School of Computer Science and Engineering, University of New South Wales (UNSW), Australia; Centre for Accident Research and Road Safety - Queensland (CARRS-Q), Queensland University of Technology (QUT), Australia.
Centre for Accident Research and Road Safety - Queensland (CARRS-Q), Queensland University of Technology (QUT), Australia; School of Psychology and Wellbeing, University of Southern Queensland (USQ), Australia; School of Exercise and Nutrition Sciences, Queensland University of Technology (QUT), Australia.
Comput Methods Programs Biomed. 2024 Jan;243:107925. doi: 10.1016/j.cmpb.2023.107925. Epub 2023 Nov 8.
Drowsiness behind the wheel is a major road safety issue with efforts focused on developing drowsy driving detection systems. However, most drowsy driving detection studies using physiological signals have focused on developing a 'black box' machine learning classifier, with much less focus on 'robustness' and 'explainability'-two crucial properties of a trustworthy machine learning model. Therefore, this study has focused on using multiple validation techniques to evaluate the overall performance of such a system using multiple supervised machine learning-based classifiers and then unbox the black box model using explainable machine learning.
Driving was simulated via a 30-minute psychomotor vigilance task while the participants reported their level of subjective sleepiness with their physiological signals: electroencephalogram (EEG), electrooculogram (EOG) and electrocardiogram (ECG) being recorded. Six different techniques, comprising subject-dependent and independent techniques were applied for model validation and robustness testing with three supervised machine learning classifiers, namely K-nearest neighbours (KNN), support vector machines (SVM) and random forest (RF), and two explainable methods, namely SHapley Additive exPlanation (SHAP) analysis and partial dependency analysis (PDA) were leveraged for model interpretation.

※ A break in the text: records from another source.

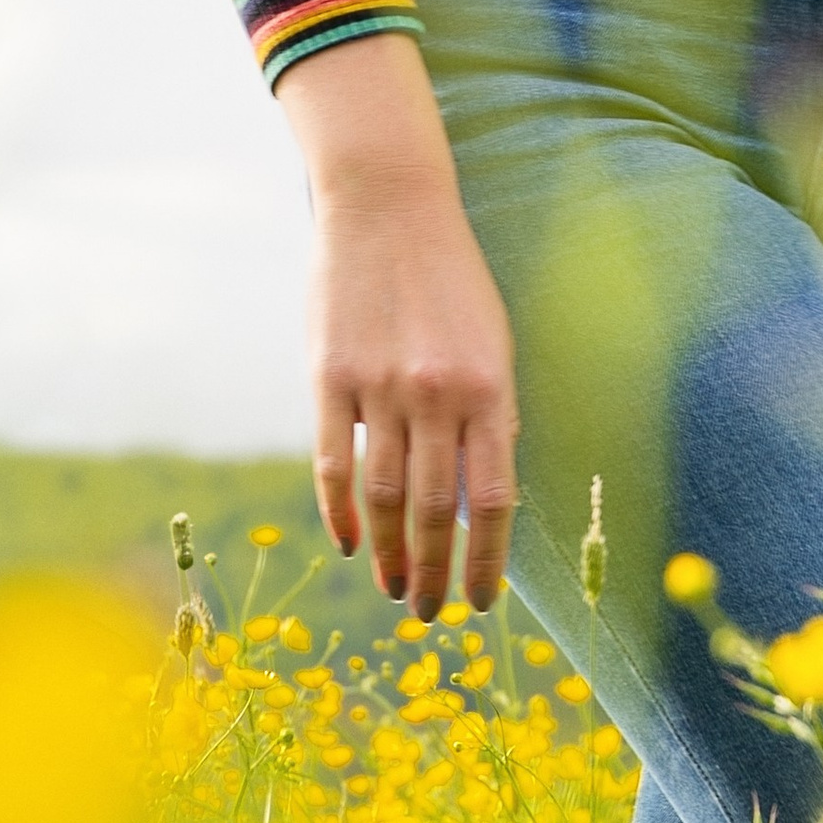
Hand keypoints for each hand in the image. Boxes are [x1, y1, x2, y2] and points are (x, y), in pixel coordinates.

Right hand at [277, 35, 518, 615]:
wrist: (389, 207)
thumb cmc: (450, 282)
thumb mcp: (491, 343)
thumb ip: (486, 418)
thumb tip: (479, 505)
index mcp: (489, 387)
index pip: (494, 499)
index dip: (487, 560)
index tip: (481, 601)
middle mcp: (437, 393)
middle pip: (437, 511)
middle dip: (434, 575)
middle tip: (428, 615)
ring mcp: (379, 386)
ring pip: (385, 498)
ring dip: (390, 556)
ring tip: (394, 590)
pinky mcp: (328, 377)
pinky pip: (333, 464)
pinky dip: (341, 514)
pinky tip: (351, 545)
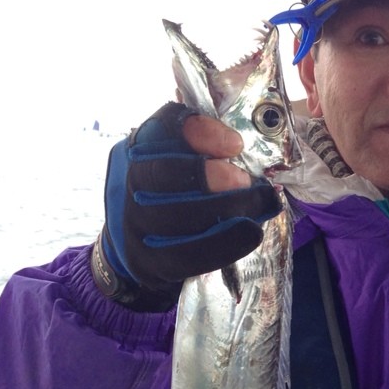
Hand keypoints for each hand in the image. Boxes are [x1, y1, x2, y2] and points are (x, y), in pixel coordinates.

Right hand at [91, 102, 281, 310]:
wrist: (142, 246)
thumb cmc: (175, 195)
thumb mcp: (182, 160)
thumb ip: (207, 149)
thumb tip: (242, 150)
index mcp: (142, 148)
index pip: (160, 127)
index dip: (198, 132)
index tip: (235, 144)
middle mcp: (131, 184)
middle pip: (159, 174)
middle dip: (206, 175)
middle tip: (243, 180)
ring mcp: (136, 225)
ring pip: (173, 217)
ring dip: (224, 208)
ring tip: (257, 204)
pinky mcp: (150, 261)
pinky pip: (186, 255)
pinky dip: (224, 243)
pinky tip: (251, 232)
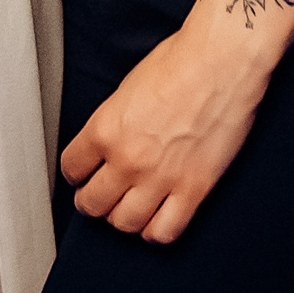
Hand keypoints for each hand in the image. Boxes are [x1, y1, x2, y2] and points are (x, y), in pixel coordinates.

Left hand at [60, 0, 277, 243]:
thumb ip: (112, 124)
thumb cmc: (180, 62)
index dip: (76, 173)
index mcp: (105, 129)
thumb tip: (108, 145)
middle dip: (93, 201)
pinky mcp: (194, 189)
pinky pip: (164, 232)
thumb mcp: (127, 88)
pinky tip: (156, 218)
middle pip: (92, 204)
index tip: (82, 173)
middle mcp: (127, 159)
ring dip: (122, 218)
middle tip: (101, 194)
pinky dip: (155, 231)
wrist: (222, 61)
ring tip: (128, 207)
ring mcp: (161, 178)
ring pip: (125, 224)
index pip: (71, 169)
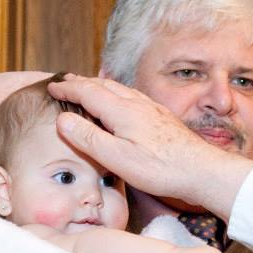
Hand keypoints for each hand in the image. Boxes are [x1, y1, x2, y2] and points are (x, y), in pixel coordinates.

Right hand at [48, 75, 252, 221]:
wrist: (201, 170)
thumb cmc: (160, 168)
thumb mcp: (117, 158)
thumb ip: (89, 137)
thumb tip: (63, 119)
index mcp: (122, 111)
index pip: (87, 92)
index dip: (67, 88)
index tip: (52, 87)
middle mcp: (137, 103)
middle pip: (103, 85)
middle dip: (81, 82)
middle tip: (65, 82)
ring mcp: (151, 108)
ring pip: (119, 89)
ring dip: (99, 85)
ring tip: (88, 87)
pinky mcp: (161, 117)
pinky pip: (132, 96)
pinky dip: (117, 93)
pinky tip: (122, 101)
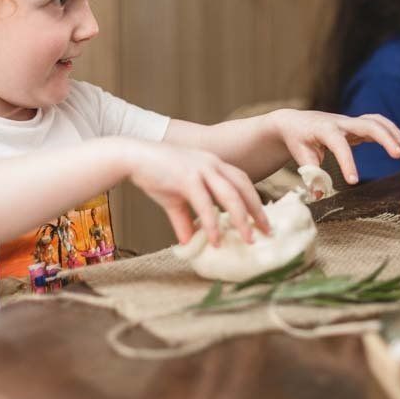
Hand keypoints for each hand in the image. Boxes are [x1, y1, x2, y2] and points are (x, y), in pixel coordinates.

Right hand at [126, 140, 269, 246]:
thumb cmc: (154, 174)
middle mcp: (212, 164)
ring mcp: (201, 170)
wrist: (131, 157)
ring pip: (230, 196)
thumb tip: (187, 241)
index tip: (263, 221)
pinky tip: (215, 240)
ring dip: (242, 219)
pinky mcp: (187, 178)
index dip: (254, 201)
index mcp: (214, 164)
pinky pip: (205, 204)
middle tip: (267, 232)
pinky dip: (212, 224)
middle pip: (244, 188)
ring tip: (248, 240)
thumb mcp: (174, 199)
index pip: (242, 182)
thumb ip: (184, 219)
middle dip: (257, 211)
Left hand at [268, 110, 399, 184]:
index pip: (339, 145)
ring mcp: (349, 122)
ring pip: (375, 121)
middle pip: (367, 124)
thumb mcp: (301, 157)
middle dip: (385, 138)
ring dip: (392, 132)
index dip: (347, 163)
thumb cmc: (298, 141)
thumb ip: (312, 175)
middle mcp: (340, 122)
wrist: (295, 123)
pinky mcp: (356, 124)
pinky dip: (391, 130)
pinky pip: (377, 123)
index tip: (353, 182)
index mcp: (324, 129)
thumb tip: (320, 195)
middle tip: (399, 156)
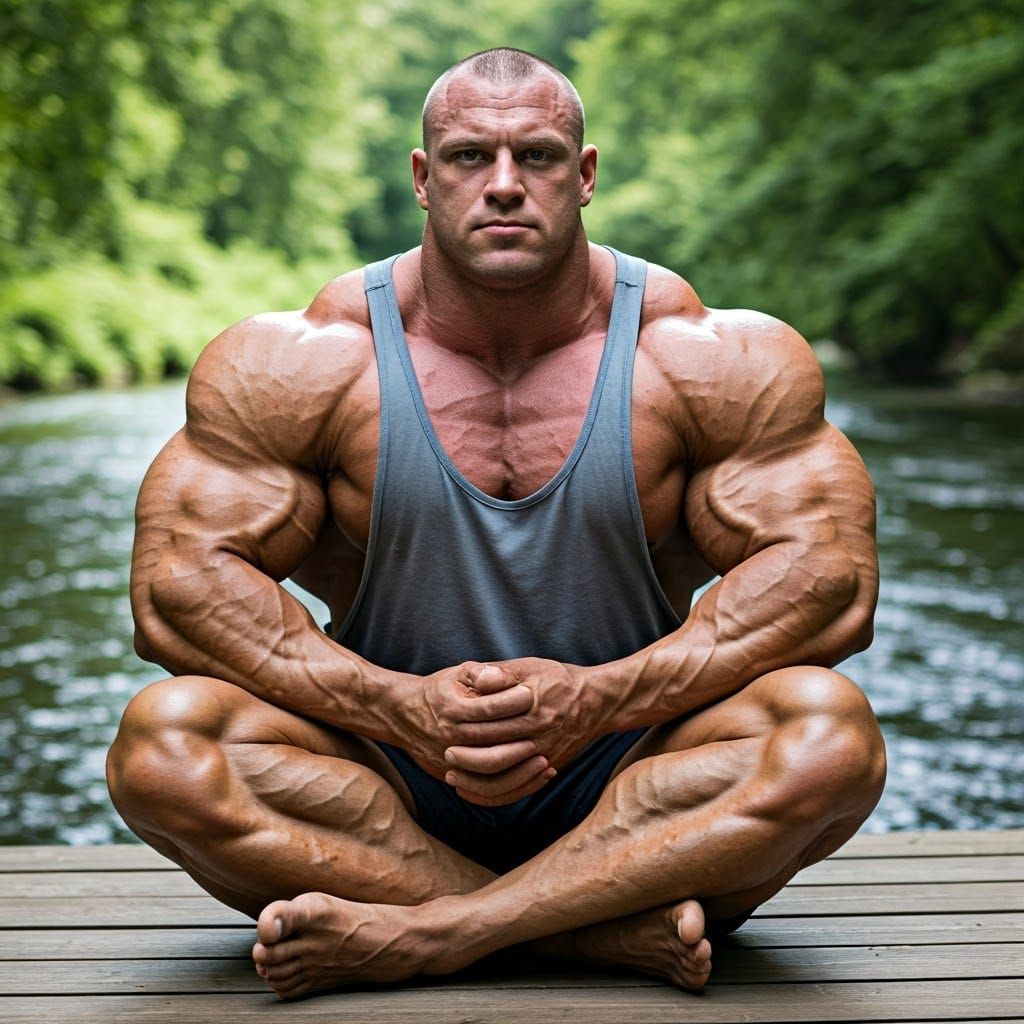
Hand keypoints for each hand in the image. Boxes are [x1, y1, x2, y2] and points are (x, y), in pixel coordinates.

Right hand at [396, 661, 542, 784]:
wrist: (404, 715)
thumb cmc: (439, 691)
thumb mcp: (456, 674)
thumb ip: (479, 673)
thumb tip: (498, 675)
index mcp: (451, 709)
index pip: (487, 709)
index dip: (512, 702)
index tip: (533, 696)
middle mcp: (449, 737)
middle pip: (490, 744)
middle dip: (521, 741)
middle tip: (548, 734)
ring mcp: (449, 761)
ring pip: (489, 774)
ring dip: (520, 770)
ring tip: (544, 760)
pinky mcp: (452, 776)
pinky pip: (484, 791)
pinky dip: (510, 788)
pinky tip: (532, 778)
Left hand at [444, 658, 602, 805]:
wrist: (598, 701)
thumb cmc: (561, 680)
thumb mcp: (532, 667)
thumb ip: (502, 673)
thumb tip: (476, 677)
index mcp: (532, 710)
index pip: (492, 727)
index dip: (467, 732)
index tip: (447, 732)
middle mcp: (540, 737)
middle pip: (496, 756)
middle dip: (467, 758)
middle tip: (445, 755)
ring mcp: (547, 755)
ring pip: (506, 780)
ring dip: (476, 782)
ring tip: (454, 777)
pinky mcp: (550, 766)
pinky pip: (519, 790)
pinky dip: (496, 795)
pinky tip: (476, 792)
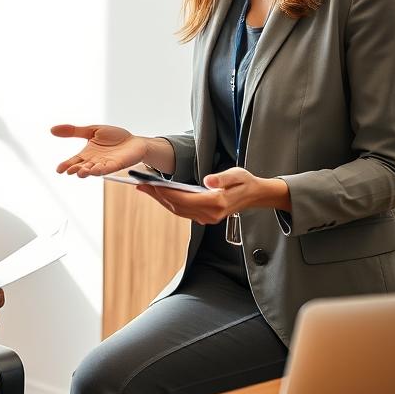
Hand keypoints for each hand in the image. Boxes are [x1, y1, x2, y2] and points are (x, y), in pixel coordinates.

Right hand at [51, 123, 148, 176]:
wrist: (133, 141)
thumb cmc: (114, 137)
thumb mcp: (91, 130)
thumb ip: (73, 131)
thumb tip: (52, 130)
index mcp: (87, 154)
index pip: (74, 161)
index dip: (66, 165)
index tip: (59, 170)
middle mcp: (94, 161)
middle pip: (82, 167)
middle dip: (76, 169)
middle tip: (70, 170)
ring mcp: (104, 164)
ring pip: (93, 170)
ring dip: (87, 172)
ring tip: (80, 172)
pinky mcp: (116, 165)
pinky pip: (107, 168)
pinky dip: (100, 170)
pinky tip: (95, 170)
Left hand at [135, 168, 288, 222]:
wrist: (255, 195)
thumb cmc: (245, 181)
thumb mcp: (237, 174)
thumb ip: (222, 178)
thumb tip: (208, 180)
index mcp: (216, 203)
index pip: (184, 198)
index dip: (165, 192)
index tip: (150, 183)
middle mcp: (209, 214)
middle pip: (177, 206)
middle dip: (156, 195)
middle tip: (139, 184)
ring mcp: (207, 218)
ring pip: (177, 210)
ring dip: (159, 200)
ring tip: (144, 188)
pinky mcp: (204, 217)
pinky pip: (182, 211)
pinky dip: (168, 203)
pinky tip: (159, 194)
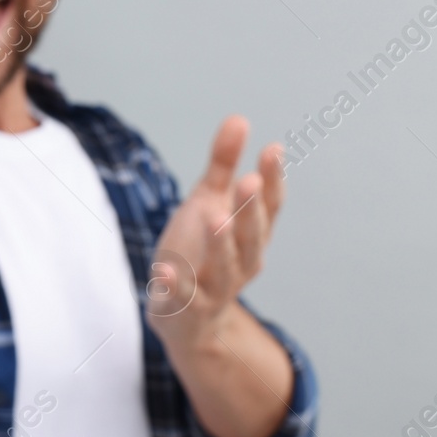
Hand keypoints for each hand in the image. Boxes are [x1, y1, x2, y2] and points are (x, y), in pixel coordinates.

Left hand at [145, 115, 284, 350]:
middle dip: (251, 210)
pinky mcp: (188, 308)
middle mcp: (243, 262)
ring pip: (226, 267)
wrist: (183, 318)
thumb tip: (239, 118)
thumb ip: (223, 164)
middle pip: (252, 236)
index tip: (273, 149)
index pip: (269, 206)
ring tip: (214, 218)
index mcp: (251, 234)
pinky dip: (175, 285)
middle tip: (250, 180)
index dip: (272, 180)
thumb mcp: (209, 202)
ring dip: (221, 244)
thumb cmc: (200, 251)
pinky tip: (163, 270)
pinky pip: (184, 297)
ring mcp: (217, 287)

The study identified the leave one participant out, a subject-independent validation technique to be most useful, with the best sensitivity of 70.3 %, specificity of 82.2 %, and an accuracy of 80.1 % using the random forest classifier in addressing the autocorrelation issue due to inter-individual differences in physiological signals. Moreover, the explainable results suggest most important physiological features for drowsiness detection, with a clear cut-off in the decision boundary.
The implication of the study will ensure a rigorous validation for robustness testing and an explainable machine learning approach to developing a trustworthy drowsiness detection system and enhancing road safety. The explainable machine learning-based results show promise in real-life deployment of the physiological-signal based in-vehicle trustworthy drowsiness detection system, with higher reliability and explainability, along with a lower system cost.
驾驶时困倦是一个重大的道路安全问题,因此人们致力于开发困倦驾驶检测系统。然而,大多数使用生理信号的困倦驾驶检测研究都侧重于开发一个“黑箱”机器学习分类器,而很少关注“稳健性”和“可解释性”——这是可信机器学习模型的两个关键特性。因此,本研究侧重于使用多种验证技术,使用多种基于监督机器学习的分类器评估该系统的整体性能,然后使用可解释的机器学习来“打开黑箱”模型。
通过 30 分钟的精神运动警觉性任务模拟驾驶,同时参与者使用生理信号报告他们的主观困倦程度:记录脑电图(EEG)、眼电图(EOG)和心电图(ECG)。应用了六种不同的技术,包括基于受试者的和独立的技术,用于模型验证和稳健性测试,使用了三个监督机器学习分类器,即 K-最近邻(KNN)、支持向量机(SVM)和随机森林(RF),以及两种可解释方法,即 Shapley 加法解释(SHAP)分析和偏依赖分析(PDA),用于模型解释。
研究发现,在解决由于生理信号个体间差异引起的自相关问题时,独立于受试者的留一参与者验证技术最为有用,使用随机森林分类器的敏感性为 70.3%,特异性为 82.2%,准确性为 80.1%。此外,可解释的结果表明了对于困倦检测最重要的生理特征,在决策边界上有明显的划分。
该研究的意义在于为稳健性测试提供严格的验证,并采用可解释的机器学习方法开发值得信赖的困倦检测系统,从而提高道路安全。基于可解释机器学习的结果显示,基于生理信号的车内可信困倦检测系统具有更高的可靠性和可解释性,以及更低的系统成本,有望在实际应用中部署。